(TASK TO COMPLETE): Reproduce, word for word, the stretch of the cold-weather starting post below from "Incidentally, if your" through "for an overheat.".

ORIGINAL: rancher man08
my 350 rancher is a **** to start to in cold weather is that normal?,and another thing it ticks at start up for a few seconds and then goes away are the valves out of adjustment?
They're ALL different, but here's my general unscientific observation FWIW-
It should take a choke to start it, a machine in good condition still might like the choke for a cold start right up to 75 or 80 degrees. More than that is "fixable", less than that is pretty much par for the course.
Below fifty degrees, it's pretty normal to need the choke on, and to require a little throttle modulation to get it started and running for a few seconds, then have it sort its self out and idle fine.
Below thirty degrees, you prolly have to work with it for a few minutes before it's happy, and it's never truely happy until after you've been out and smacked on it for a while, preferrably after a short warm-up. This will "heat soak" the engine and then it should be a happy camper. They don't truely
warm up until you really ride them, so while it'll really appreciate a short warm-up, a long one is unneeded and pretty ineffective past a certain point.
Incidentally, if your winter is cold enough (and you're rugged enough) to require a winter jet, then this is the "threshold" I'd recommend for it where you'll start seeing some positive returns. If you don't ride that much in the winter (or at least when it's below freezing), then it's not a concern. For limited use you're good down to zero on the factory jet so long as you're watching out for an overheat.
A couple of things to watch for-
Regular unleaded gasoline!!!!! Regardless what the gas company calls it, the higher octane flavor does not atomise as easily, does not ignite as easily, and just does not lend it's self to cold weather as well. Assuming that "premium" or "super" means "better for my engine" is pretty much shooting yourself in the foot.
Learn what the machine likes. They're all a little different. Full choke and no throttle? Half choke and a touch of throttle? they all have a preference. The colder it gets, the less forgiving ANY carbureted engine is, and the harder it is to "pass" a flood and get it to run.

(DATASET ENTRIES):
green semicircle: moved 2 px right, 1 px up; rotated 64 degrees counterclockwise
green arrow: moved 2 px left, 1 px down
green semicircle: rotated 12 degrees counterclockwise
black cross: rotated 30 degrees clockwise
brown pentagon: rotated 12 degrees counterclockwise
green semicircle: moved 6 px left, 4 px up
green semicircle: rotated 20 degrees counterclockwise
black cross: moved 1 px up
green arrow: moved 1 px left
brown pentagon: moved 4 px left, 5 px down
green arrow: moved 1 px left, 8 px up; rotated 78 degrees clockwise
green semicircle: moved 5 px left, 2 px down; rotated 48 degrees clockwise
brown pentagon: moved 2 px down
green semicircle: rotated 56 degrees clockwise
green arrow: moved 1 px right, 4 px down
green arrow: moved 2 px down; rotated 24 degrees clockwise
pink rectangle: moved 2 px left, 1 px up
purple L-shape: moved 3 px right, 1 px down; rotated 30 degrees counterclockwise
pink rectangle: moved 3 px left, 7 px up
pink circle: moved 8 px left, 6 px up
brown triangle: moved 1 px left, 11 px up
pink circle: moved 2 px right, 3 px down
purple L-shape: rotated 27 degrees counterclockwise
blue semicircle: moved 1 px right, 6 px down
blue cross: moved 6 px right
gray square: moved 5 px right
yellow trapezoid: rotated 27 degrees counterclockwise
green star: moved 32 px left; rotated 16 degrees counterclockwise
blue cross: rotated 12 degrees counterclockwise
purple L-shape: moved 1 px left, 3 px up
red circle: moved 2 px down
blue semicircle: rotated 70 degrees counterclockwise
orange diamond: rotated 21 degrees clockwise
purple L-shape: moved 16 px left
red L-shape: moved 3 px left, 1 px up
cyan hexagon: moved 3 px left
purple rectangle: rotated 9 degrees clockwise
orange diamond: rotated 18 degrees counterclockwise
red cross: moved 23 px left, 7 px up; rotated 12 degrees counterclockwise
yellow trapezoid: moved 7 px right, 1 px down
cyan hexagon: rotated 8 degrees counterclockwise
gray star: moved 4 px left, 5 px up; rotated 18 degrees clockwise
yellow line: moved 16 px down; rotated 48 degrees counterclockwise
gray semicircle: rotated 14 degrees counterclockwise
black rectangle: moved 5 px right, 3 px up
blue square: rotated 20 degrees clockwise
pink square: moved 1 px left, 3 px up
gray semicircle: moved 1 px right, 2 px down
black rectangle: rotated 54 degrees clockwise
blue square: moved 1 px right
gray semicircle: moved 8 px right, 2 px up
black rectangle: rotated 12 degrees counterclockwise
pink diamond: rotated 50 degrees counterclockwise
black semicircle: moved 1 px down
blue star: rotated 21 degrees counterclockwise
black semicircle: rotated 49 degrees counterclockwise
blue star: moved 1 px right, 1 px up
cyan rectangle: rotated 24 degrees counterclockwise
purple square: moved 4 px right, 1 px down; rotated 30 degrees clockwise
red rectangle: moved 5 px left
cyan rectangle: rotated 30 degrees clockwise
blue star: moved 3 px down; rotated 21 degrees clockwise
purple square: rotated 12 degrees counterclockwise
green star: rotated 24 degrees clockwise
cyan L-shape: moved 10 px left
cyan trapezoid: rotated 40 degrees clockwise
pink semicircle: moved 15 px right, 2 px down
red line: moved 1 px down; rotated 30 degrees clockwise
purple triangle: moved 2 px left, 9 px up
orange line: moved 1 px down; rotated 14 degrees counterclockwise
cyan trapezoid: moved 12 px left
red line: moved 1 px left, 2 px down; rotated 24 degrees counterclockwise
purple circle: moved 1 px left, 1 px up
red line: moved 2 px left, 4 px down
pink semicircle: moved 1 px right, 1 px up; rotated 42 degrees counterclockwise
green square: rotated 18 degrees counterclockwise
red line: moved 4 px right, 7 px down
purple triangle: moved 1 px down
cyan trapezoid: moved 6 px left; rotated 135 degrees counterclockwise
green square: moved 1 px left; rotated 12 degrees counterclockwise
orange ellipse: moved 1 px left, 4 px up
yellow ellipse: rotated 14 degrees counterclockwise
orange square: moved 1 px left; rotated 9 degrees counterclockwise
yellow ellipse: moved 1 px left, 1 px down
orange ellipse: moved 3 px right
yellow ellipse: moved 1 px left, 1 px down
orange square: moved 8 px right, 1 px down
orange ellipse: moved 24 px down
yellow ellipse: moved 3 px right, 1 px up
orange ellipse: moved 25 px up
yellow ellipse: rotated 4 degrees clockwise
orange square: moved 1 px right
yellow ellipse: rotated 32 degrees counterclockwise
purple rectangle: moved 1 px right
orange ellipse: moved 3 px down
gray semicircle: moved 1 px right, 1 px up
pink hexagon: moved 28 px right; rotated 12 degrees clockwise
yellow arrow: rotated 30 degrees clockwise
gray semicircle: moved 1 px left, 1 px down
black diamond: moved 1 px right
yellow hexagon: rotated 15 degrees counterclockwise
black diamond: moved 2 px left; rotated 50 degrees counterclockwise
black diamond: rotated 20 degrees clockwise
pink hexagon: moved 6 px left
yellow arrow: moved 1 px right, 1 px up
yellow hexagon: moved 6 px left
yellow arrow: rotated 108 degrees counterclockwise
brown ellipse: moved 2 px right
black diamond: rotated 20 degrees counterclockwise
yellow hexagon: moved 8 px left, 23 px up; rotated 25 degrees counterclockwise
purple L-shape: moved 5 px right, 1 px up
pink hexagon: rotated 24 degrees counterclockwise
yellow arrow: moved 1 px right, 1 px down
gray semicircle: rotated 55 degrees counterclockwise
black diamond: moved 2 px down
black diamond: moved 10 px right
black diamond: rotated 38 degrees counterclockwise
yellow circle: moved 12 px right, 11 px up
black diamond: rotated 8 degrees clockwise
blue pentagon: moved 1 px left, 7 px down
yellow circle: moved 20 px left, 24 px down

(TASK RESULT):
Incidentally, if your winter is cold enough (and you're rugged enough) to require a winter jet, then this is the "threshold" I'd recommend for it where you'll start seeing some positive returns. If you don't ride that much in the winter (or at least when it's below freezing), then it's not a concern. For limited use you're good down to zero on the factory jet so long as you're watching out for an overheat.